EXERCISE BRIEF. Print the lines that run from the line with "left elbow: (124, 138)" to the line with "right knee: (611, 96)", keeping both end lines, exactly as they appear in the entries below, and nothing else.

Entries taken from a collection

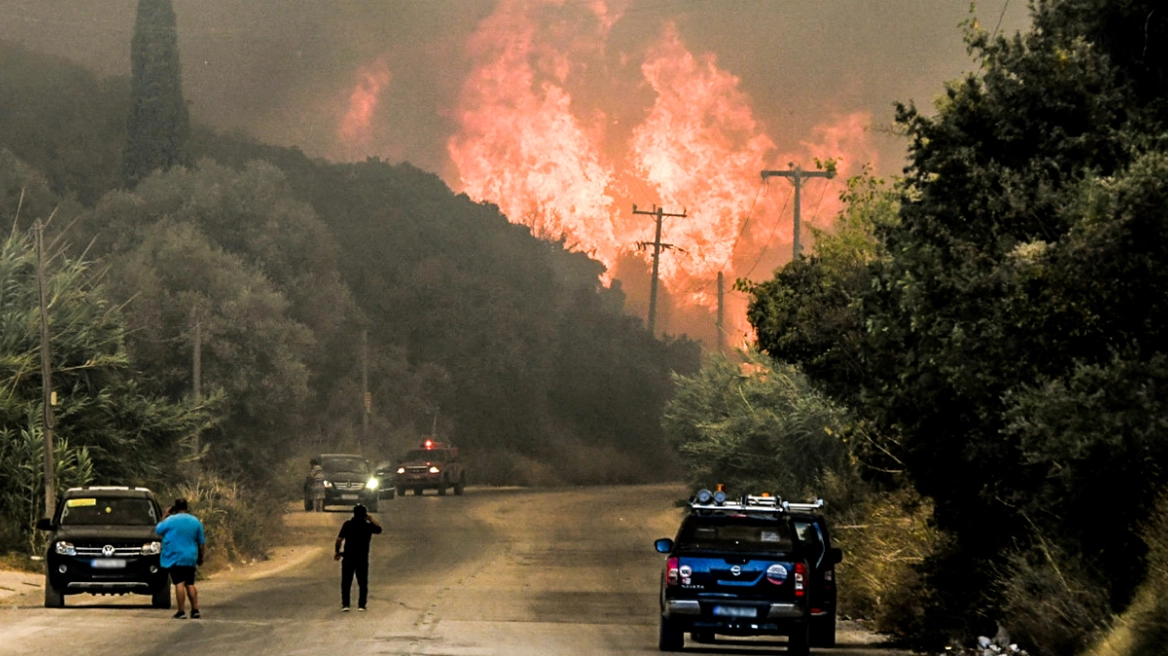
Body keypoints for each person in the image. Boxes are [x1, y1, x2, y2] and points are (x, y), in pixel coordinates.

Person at [156, 498, 206, 619]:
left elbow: (158, 530)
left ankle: (181, 611)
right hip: (190, 557)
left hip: (175, 556)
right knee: (190, 583)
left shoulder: (170, 520)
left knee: (179, 583)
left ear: (175, 507)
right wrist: (200, 557)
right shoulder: (195, 521)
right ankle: (195, 610)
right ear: (187, 507)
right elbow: (201, 543)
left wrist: (164, 515)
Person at [334, 504, 382, 611]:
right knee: (363, 583)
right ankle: (361, 605)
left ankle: (346, 604)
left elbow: (339, 540)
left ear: (353, 513)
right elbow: (379, 529)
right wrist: (371, 519)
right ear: (365, 515)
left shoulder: (347, 524)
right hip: (362, 558)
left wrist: (337, 552)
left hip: (348, 557)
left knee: (346, 582)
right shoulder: (368, 526)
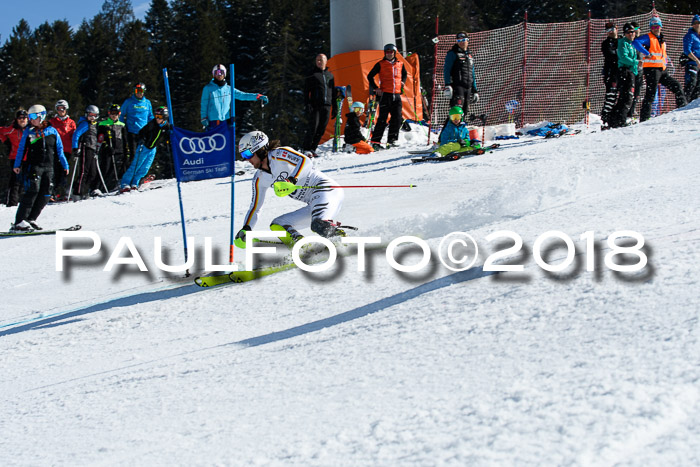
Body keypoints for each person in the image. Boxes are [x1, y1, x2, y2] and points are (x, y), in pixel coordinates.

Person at [235, 130, 346, 249]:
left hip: (327, 190)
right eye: (243, 156)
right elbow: (255, 207)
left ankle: (344, 242)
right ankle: (303, 248)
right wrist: (247, 228)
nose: (246, 160)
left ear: (259, 149)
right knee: (278, 225)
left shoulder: (279, 154)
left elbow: (305, 161)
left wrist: (292, 180)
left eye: (247, 154)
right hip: (313, 203)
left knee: (319, 225)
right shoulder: (259, 179)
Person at [11, 105, 68, 231]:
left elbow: (59, 150)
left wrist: (65, 165)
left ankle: (31, 219)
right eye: (29, 117)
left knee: (46, 194)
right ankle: (19, 222)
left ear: (41, 116)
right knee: (32, 191)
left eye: (32, 117)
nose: (30, 120)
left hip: (49, 167)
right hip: (34, 167)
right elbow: (21, 149)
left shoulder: (52, 131)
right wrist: (17, 164)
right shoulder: (29, 132)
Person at [633, 16, 687, 122]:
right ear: (650, 28)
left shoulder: (662, 39)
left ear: (661, 26)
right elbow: (635, 42)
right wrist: (647, 53)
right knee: (651, 93)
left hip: (662, 70)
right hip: (652, 70)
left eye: (657, 26)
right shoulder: (648, 37)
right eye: (653, 27)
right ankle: (644, 118)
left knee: (677, 86)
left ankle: (683, 109)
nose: (655, 28)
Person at [200, 64, 268, 130]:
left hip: (225, 121)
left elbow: (243, 95)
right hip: (213, 121)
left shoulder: (229, 89)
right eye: (217, 73)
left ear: (225, 74)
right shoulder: (208, 88)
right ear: (213, 74)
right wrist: (204, 117)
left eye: (221, 72)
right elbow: (204, 103)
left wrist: (258, 96)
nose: (219, 75)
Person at [120, 106, 170, 192]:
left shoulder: (166, 126)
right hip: (144, 147)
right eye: (156, 116)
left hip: (152, 149)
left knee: (145, 168)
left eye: (160, 117)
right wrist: (142, 139)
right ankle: (125, 183)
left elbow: (169, 134)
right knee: (136, 165)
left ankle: (135, 183)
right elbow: (142, 132)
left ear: (165, 117)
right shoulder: (152, 124)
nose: (157, 119)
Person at [367, 43, 407, 150]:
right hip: (386, 94)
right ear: (385, 53)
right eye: (387, 52)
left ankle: (392, 140)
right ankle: (376, 141)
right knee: (382, 119)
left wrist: (403, 82)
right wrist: (376, 88)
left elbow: (405, 74)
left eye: (391, 52)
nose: (389, 54)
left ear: (394, 53)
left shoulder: (400, 63)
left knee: (397, 118)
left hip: (397, 95)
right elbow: (370, 76)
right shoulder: (381, 64)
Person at [302, 54, 335, 157]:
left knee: (322, 128)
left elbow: (332, 92)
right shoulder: (313, 74)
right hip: (315, 104)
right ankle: (306, 148)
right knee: (313, 127)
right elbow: (306, 91)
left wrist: (335, 107)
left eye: (321, 60)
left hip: (327, 105)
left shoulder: (330, 76)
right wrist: (307, 104)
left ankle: (313, 148)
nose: (319, 62)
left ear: (326, 61)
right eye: (317, 60)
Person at [610, 23, 639, 128]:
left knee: (626, 97)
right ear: (625, 33)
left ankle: (615, 119)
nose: (631, 34)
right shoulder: (623, 43)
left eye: (633, 32)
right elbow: (623, 58)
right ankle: (619, 120)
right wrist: (636, 62)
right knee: (626, 97)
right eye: (629, 32)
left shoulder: (632, 43)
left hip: (631, 72)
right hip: (624, 72)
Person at [443, 32, 479, 119]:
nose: (461, 42)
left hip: (468, 86)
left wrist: (475, 89)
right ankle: (451, 130)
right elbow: (446, 70)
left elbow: (472, 72)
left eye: (463, 40)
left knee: (465, 111)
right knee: (457, 110)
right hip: (457, 86)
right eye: (459, 40)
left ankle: (461, 130)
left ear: (467, 41)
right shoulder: (452, 53)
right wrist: (448, 85)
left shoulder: (469, 55)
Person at [71, 105, 103, 199]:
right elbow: (76, 135)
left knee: (92, 172)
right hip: (86, 147)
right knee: (84, 171)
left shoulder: (94, 124)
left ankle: (85, 190)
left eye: (94, 116)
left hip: (92, 149)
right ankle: (78, 192)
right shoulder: (85, 124)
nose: (92, 117)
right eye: (90, 115)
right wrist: (75, 148)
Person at [48, 99, 76, 201]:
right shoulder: (52, 122)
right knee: (55, 171)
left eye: (63, 108)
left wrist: (76, 146)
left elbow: (74, 135)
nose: (61, 111)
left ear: (66, 109)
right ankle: (52, 193)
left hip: (66, 150)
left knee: (65, 171)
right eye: (58, 109)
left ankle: (63, 192)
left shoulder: (71, 122)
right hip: (55, 150)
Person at [98, 104, 129, 192]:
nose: (113, 115)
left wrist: (126, 150)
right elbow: (100, 138)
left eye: (116, 113)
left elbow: (124, 138)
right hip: (108, 150)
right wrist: (106, 146)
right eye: (112, 113)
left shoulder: (122, 125)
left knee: (120, 168)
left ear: (119, 114)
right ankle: (102, 187)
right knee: (106, 168)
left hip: (119, 149)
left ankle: (117, 184)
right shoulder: (103, 124)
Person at [0, 109, 29, 206]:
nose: (22, 120)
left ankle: (25, 203)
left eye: (24, 118)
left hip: (29, 158)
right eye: (20, 118)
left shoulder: (30, 129)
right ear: (16, 119)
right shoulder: (12, 129)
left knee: (27, 181)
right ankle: (12, 203)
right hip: (15, 158)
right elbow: (1, 131)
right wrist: (6, 142)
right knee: (15, 182)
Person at [120, 82, 154, 159]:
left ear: (144, 91)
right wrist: (122, 126)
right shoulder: (129, 102)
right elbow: (121, 114)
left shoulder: (147, 103)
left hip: (144, 132)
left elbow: (150, 116)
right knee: (133, 155)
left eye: (141, 91)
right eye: (136, 91)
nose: (139, 93)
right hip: (132, 132)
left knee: (143, 155)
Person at [600, 22, 619, 128]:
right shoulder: (606, 43)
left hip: (623, 72)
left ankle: (617, 117)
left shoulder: (622, 40)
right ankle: (606, 118)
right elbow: (611, 56)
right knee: (611, 96)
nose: (610, 32)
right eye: (607, 31)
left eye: (612, 29)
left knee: (625, 96)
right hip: (611, 73)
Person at [627, 22, 644, 120]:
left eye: (638, 28)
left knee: (637, 93)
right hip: (631, 70)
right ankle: (627, 113)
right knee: (629, 93)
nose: (637, 30)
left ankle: (632, 112)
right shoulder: (629, 41)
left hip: (640, 71)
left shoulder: (641, 41)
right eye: (635, 29)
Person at [682, 15, 700, 103]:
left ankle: (693, 103)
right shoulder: (690, 35)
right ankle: (685, 102)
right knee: (691, 83)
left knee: (698, 86)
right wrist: (696, 60)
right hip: (692, 63)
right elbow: (687, 50)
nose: (697, 25)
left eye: (698, 23)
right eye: (695, 23)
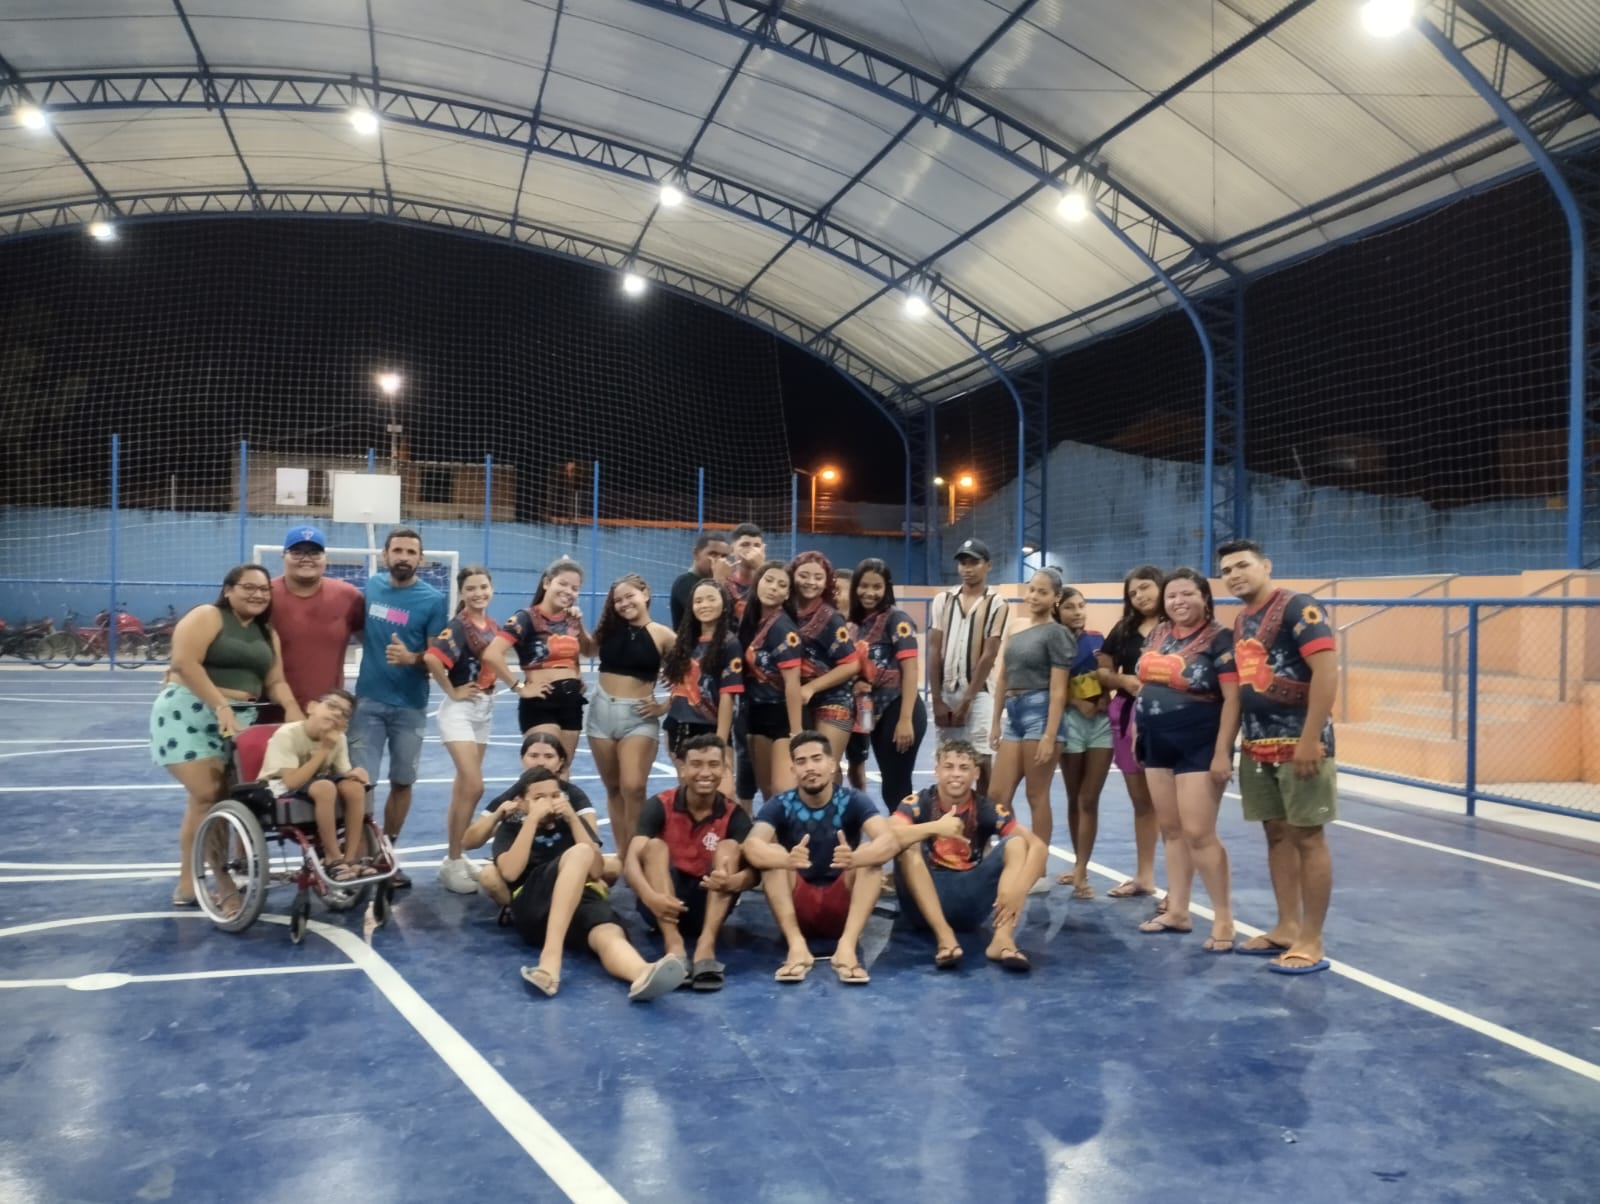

TASK RESPONSE.
left elbow: (124, 138)
right hip: (108, 150)
right wrist: (106, 146)
right eye: (112, 113)
left shoulder: (122, 125)
left knee: (120, 168)
left ear: (119, 114)
right ankle: (102, 187)
right knee: (106, 168)
left hip: (119, 149)
left ankle: (117, 184)
right shoulder: (103, 124)
Person at [0, 109, 29, 206]:
nose: (22, 120)
left ankle: (25, 203)
left eye: (24, 118)
left hip: (29, 158)
right eye: (20, 118)
left shoulder: (30, 129)
right ear: (16, 119)
right shoulder: (12, 129)
left knee: (27, 181)
right ankle: (12, 203)
right hip: (15, 158)
right elbow: (1, 131)
right wrist: (6, 142)
right knee: (15, 182)
Person at [120, 82, 154, 159]:
left ear: (144, 91)
right wrist: (122, 126)
right shoulder: (129, 102)
right elbow: (121, 114)
left shoulder: (147, 103)
left hip: (144, 132)
left elbow: (150, 116)
right knee: (133, 155)
left eye: (141, 91)
right eye: (136, 91)
nose: (139, 93)
right hip: (132, 132)
left knee: (143, 155)
Person at [600, 22, 619, 128]:
right shoulder: (606, 43)
left hip: (623, 72)
left ankle: (617, 117)
left shoulder: (622, 40)
right ankle: (606, 118)
right elbow: (611, 56)
right knee: (611, 96)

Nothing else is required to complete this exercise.